Cacoyannis also added some characters to his film that do not appear in Euripides’ tragedy: Odysseus, Calchas, and the army. He did so to make some of Euripides’ points regarding war, the Church, and Government clearer. The ending is somewhat more ambiguous than the ending of Euripides.
Shot on location at Aulis, we see some beautiful shots of Greece. The harshness of the landscape fits the souls of the characters and reflects their torment. The performances led by Costa Kazakos (Agamemnon), Irene Papas (Clytemnestra), and Tatiana Papamoschou (Iphigenia) are absolutely beautiful. Kazakos and Papas embody the sublimity of the classical Greece tragedy. Agamemnon is extremely down-to-earth who looks very powerful when he looks into the camera. He needs no words to reveal the unbelievable torment he suffers. As Clytemnestra, Irene Papas is the modern quintessence of classic Greek plays. She is terrible in her anguish, and even more so for what we know will be her vengeance. Tatiana Papamoskou, in her first role on the screen, is outstanding in her portrayal of the innocent Iphigenia that contrasts with Kazakos’ austere depiction of her father, Agamemnon.
We also have Odysseus, a sly, scheming politician, Achilles, a vain, narcissistic warrior, Menalaus, self centered, obsessed with his honor, eager to be avenged, and to have his wife and property restored. Everything is the height of realism and this is a film that does quite well without Hollywood touches and flourishes. The music of Mikis Theodorakis intensifies what we see on the screen.
We gain considerable insight into the lost world of ancient Greek thought that was the crucible for so much of our modern civilization. We lean about ourselves as individuals and as social and political creatures. Euripides questions the value of war and patriotism when measured against the simple virtues of family and love, and reflects on woman’s vulnerable position in a world of manly violence. In his adaptation of Euripides’ tragedy, Cacoyannis revisits all of these themes and does so in a modern, clear and dramatic fashion.

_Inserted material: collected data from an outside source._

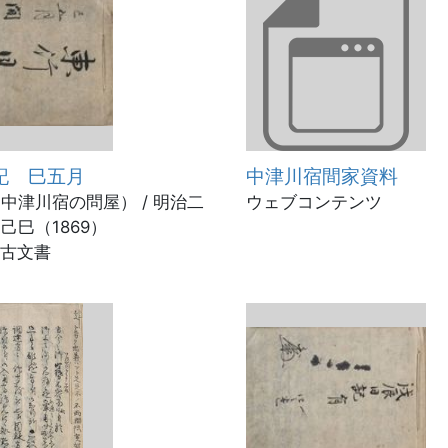
記 巳五月
中津川宿間家資料
中津川宿の問屋） / 明治二
ウェブコンテンツ
己巳（1869）
 古文書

The relationships governing the political machinations are demonstrated with clarity and we certainly see that war corrupts and destroys the human soul to such an extent that neither the individual nor the group can function normally any longer. However, Menelaus, whose honor has been tarnished by his own wife’s elopement with her lover, is an exception to this —he is the only character whose reason for going to war has to do with his wife, Helen. Agamemnon is thirsty for power, Odysseus is greedy and Achilles wants glory.
(the army, Odysseus), or glory (Achilles). Helen actually became the reason for the Trojan War and that war we see here has been stripped of the glamour that Homer added and there is no religious sanctioning. Here it is just an imperialist venture, caused primarily by the desire for material gain. Anything else is pretext.
We also see the conflict between church and state with Calchas, representing the Church and feeling the challenge of his own priestly authority and using it to try to destroy Agamemnon for the insult to the Goddess he serves and he tells him to sacrifice his daughter. In consenting to the sacrifice, Agamemnon comes close to his moral undoing, however, in refusing, he loses his power over the masses (his army), who are brainwashed by religion. Agamemnon sees it as a game. But he must go along with the charade whether he honestly believes in the Gods or not, until he realizes, too late, that he has caused himself to commit a despicable crime.
Was this a sacrifice or was it murder? Can we even tell the difference between the two? By focusing on the violent and primitive horror of a human sacrifice–and, worst of all, the sacrifice of one’s own child–Euripides/Cacoyannis have created a drama that is at once deeply political and agonizingly personal. It touches on a most complex and delicate ethical problem facing any society: the dire conflict between the needs of the individual versus those of the society. In the case of Iphigenia, however, as in the Biblical tale of Abraham and Isaac, the father is asked to kill his own child, by his own hand. We want to know what kind of God would insist on such an action? Can it be just or moral, even if divinely inspired? Does Iphigenia’s sacrificial death differ from the deaths of all the sons and daughters who are being sent to war? These are the questions raised by the film.
Clytemnestra begged her husband not to go through with the sacrifice but he refuses to listen. Realizing that her death is inevitable, Iphigenia bravely walks up the hillside steps to the sacrificial altar dressed in her wedding dress, saying death will be a wedding, and forgives her father.
The film brilliantly captures the stark tragic mood of the myth and shows this classic Greek theater production in a memorizing way that’s never before been realized on the screen as powerfully as it is here.